Step 1: Analyzing the reaction.
Cycloalkene (X) reacts with bromine (Br$_2$), and 1 mole of cycloalkene consumes 1 mole of Br$_2$. The product (Y) has a carbon (C) to bromine (Br) ratio of 3:1. This means for every 3 carbon atoms, 1 bromine atom is present in the product.
Step 2: Determining the molecular composition.
Let the molar mass of cycloalkene (X) be \(M_X\), and that of bromine (Br$_2$) be \(M_{Br_2}\). The molar mass of the product (Y) will be the sum of the molar masses of cycloalkene and bromine, adjusted for the given ratio. The molecular formula of the product (Y) can be expressed as \(C_3H_5Br\), based on the given C:Br ratio of 3:1.
Step 3: Calculating the percentage of bromine.

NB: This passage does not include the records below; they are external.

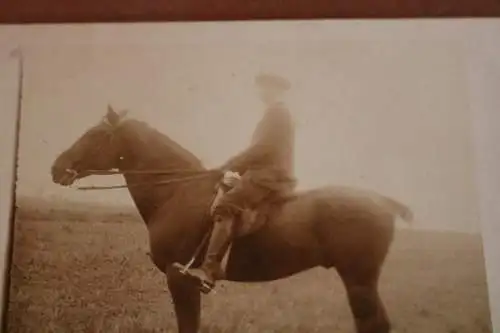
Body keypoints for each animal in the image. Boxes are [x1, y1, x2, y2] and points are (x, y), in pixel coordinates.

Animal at [49, 107, 414, 332]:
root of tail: (384, 202)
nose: (56, 167)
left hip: (359, 281)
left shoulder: (178, 278)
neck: (177, 192)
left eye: (95, 135)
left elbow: (188, 326)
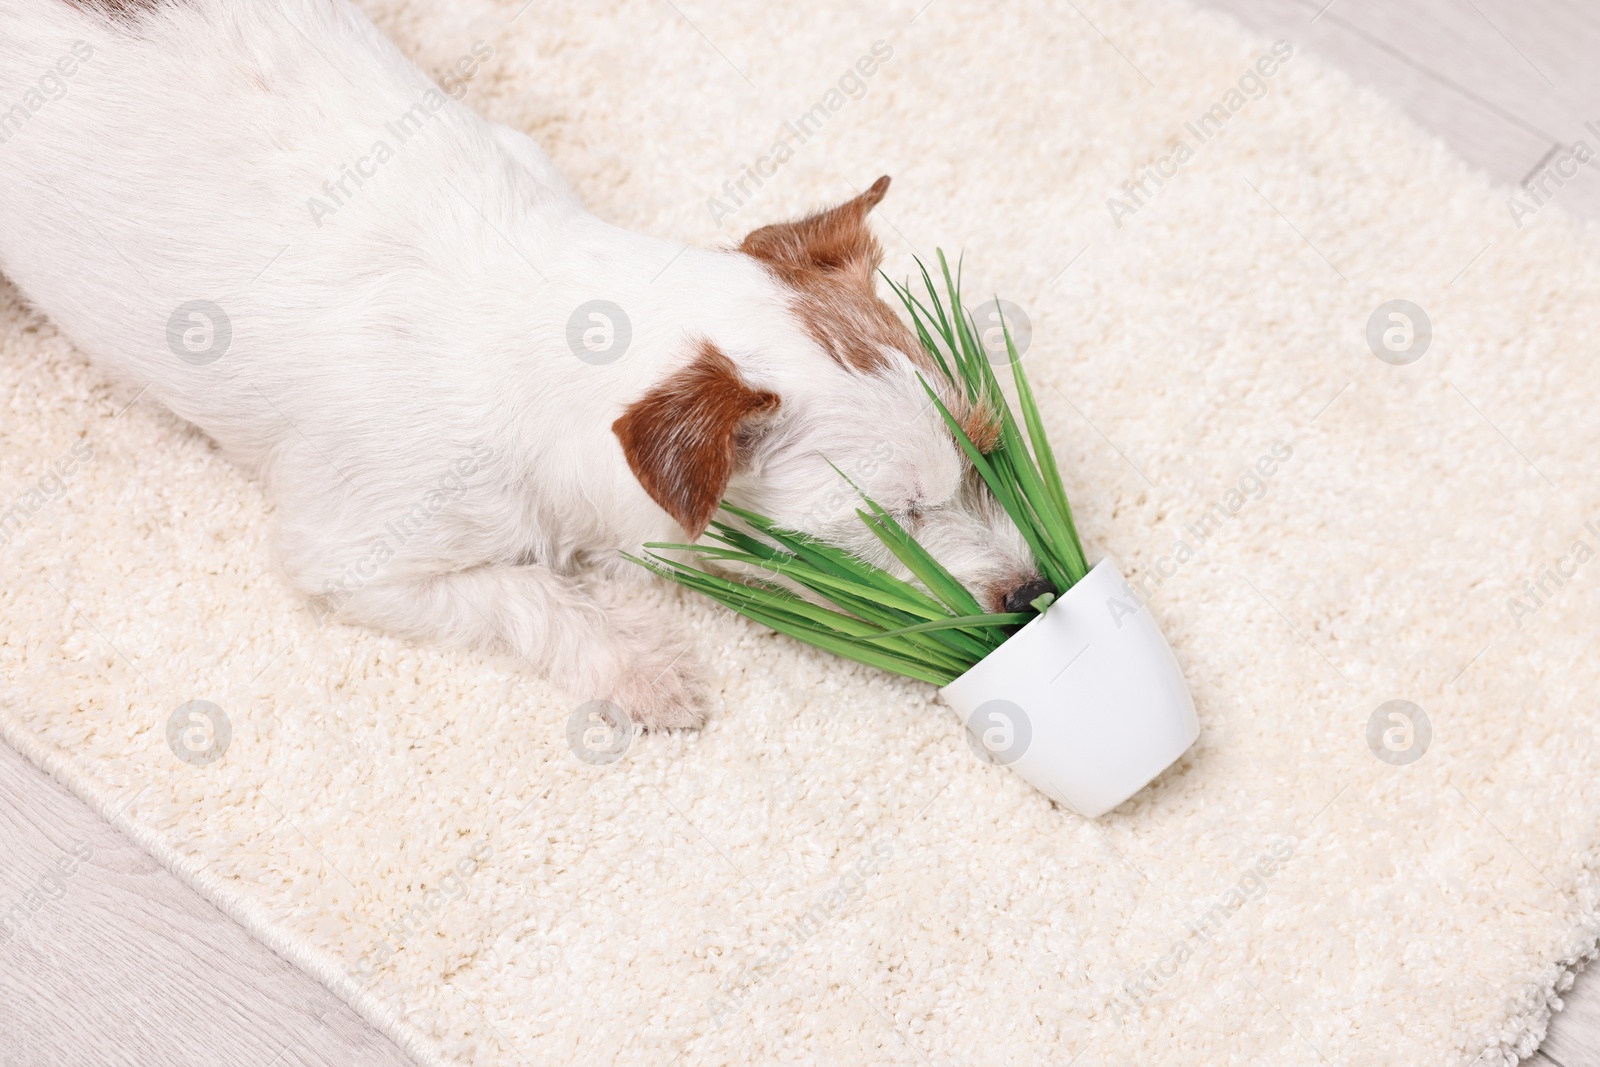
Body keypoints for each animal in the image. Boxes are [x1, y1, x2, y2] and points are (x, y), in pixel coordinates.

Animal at [3, 0, 1049, 726]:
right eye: (894, 519)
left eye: (985, 451)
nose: (1033, 594)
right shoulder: (349, 553)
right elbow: (525, 593)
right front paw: (642, 669)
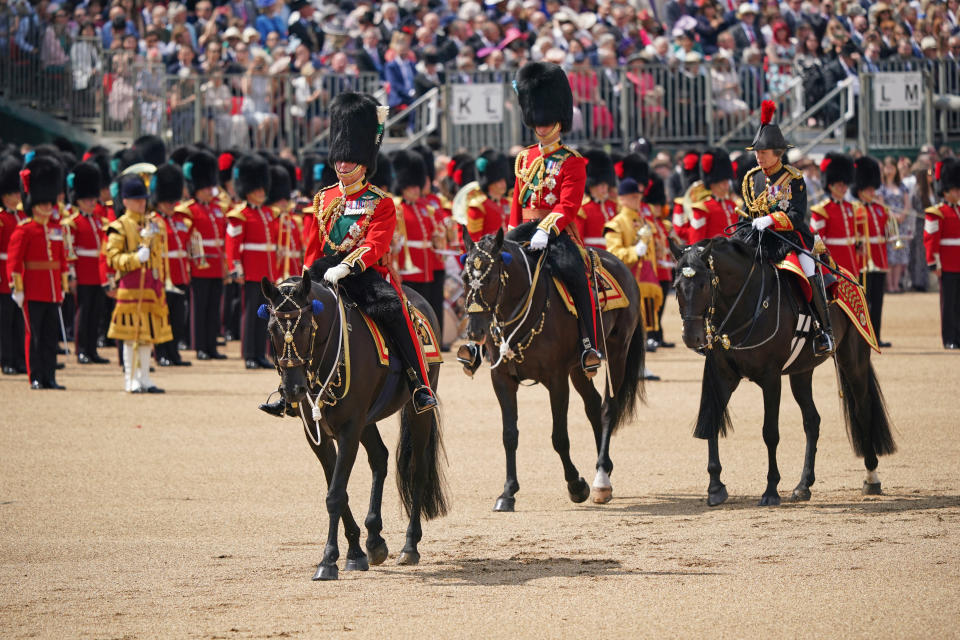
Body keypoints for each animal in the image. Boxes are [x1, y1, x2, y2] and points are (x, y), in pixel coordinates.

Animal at [258, 270, 446, 580]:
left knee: (417, 469)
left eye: (306, 326)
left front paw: (328, 561)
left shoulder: (349, 429)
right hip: (366, 421)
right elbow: (338, 489)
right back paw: (375, 539)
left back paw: (410, 545)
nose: (293, 390)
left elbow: (335, 494)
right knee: (380, 458)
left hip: (417, 411)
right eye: (272, 328)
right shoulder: (318, 434)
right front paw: (356, 552)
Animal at [460, 228, 644, 512]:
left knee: (608, 408)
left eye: (489, 278)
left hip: (616, 353)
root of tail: (620, 264)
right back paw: (604, 470)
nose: (474, 332)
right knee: (594, 405)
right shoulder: (501, 379)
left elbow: (559, 437)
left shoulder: (556, 379)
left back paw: (601, 478)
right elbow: (509, 435)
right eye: (465, 278)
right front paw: (508, 492)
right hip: (579, 368)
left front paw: (576, 485)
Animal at [672, 238, 896, 508]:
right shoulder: (721, 375)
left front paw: (771, 490)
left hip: (853, 361)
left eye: (704, 284)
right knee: (812, 421)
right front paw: (715, 487)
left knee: (863, 411)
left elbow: (770, 432)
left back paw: (871, 476)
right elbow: (711, 421)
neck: (744, 305)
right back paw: (803, 485)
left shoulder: (771, 378)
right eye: (676, 286)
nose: (691, 337)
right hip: (802, 372)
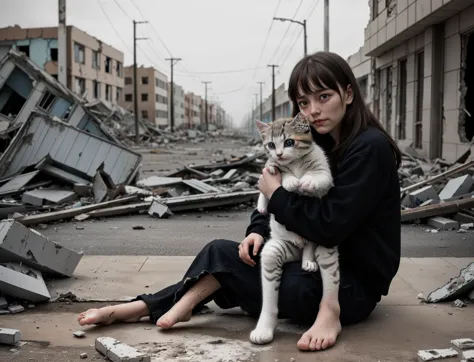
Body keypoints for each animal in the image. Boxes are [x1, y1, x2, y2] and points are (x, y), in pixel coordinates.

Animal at [250, 113, 338, 346]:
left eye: (289, 142)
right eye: (271, 144)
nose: (279, 153)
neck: (296, 162)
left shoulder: (323, 170)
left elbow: (320, 176)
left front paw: (306, 180)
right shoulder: (273, 167)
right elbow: (276, 173)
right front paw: (289, 181)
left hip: (315, 236)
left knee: (310, 242)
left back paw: (307, 259)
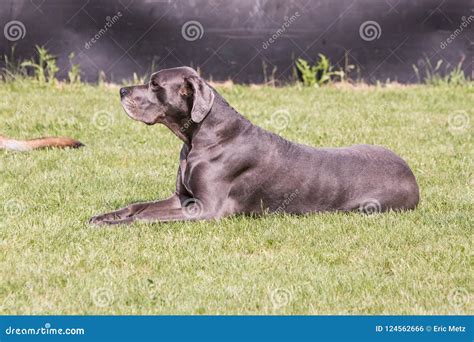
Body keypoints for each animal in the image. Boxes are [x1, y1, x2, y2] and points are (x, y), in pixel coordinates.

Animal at [90, 67, 418, 226]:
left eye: (155, 85)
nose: (121, 90)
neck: (201, 136)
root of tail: (412, 175)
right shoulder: (182, 199)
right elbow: (137, 206)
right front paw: (105, 217)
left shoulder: (207, 209)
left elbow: (144, 216)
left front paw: (115, 225)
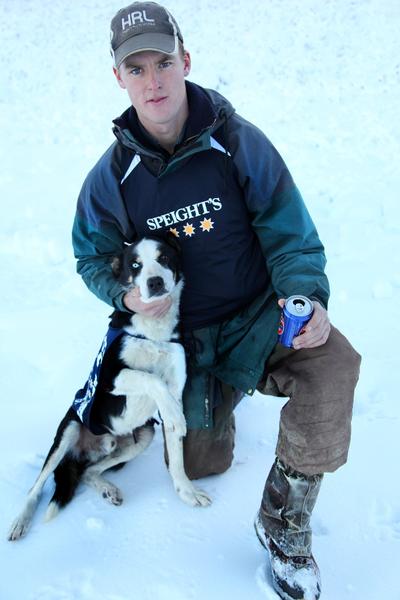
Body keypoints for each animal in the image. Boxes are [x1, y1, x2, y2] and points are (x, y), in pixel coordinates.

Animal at [7, 232, 211, 540]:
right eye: (135, 265)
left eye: (164, 258)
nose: (155, 282)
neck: (153, 330)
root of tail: (88, 449)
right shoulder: (108, 378)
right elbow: (151, 379)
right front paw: (177, 416)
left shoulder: (175, 386)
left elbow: (176, 458)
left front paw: (187, 493)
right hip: (69, 428)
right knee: (37, 486)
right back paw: (20, 520)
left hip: (141, 437)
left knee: (89, 471)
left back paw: (107, 489)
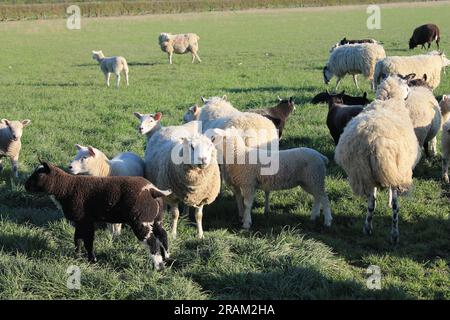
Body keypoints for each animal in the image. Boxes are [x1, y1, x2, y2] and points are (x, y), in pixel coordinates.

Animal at [25, 162, 172, 270]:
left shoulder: (86, 220)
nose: (25, 186)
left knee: (152, 242)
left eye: (38, 175)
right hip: (155, 219)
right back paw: (167, 258)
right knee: (163, 235)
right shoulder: (80, 221)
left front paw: (92, 260)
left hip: (141, 220)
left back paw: (158, 266)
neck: (66, 188)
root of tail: (152, 190)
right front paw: (77, 255)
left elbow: (88, 240)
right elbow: (77, 238)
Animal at [334, 75, 422, 245]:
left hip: (364, 173)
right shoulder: (393, 171)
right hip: (394, 169)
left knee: (371, 202)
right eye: (408, 86)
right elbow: (391, 198)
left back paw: (367, 228)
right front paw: (388, 202)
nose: (408, 95)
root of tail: (375, 140)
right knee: (395, 207)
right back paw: (394, 235)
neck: (389, 99)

The molar mass of \(C_3H_5Br\) is:
\[
\text{Molar mass of } C_3H_5Br = (3 \times 12) + (5 \times 1) + (1 \times 80) = 36 + 5 + 80 = 121 \, \text{g/mol}
\]
The mass of bromine in the product is 80 g (since 1 mole of Br is 80 g). Therefore, the percentage of bromine in the product (Y) is:
\[
\text{Percentage of bromine} = \frac{80}{121} \times 100 = 66.11%
\]
Step 4: Conclusion.
Thus, the percentage of bromine in product (Y) is 66.11%, which corresponds to option (1).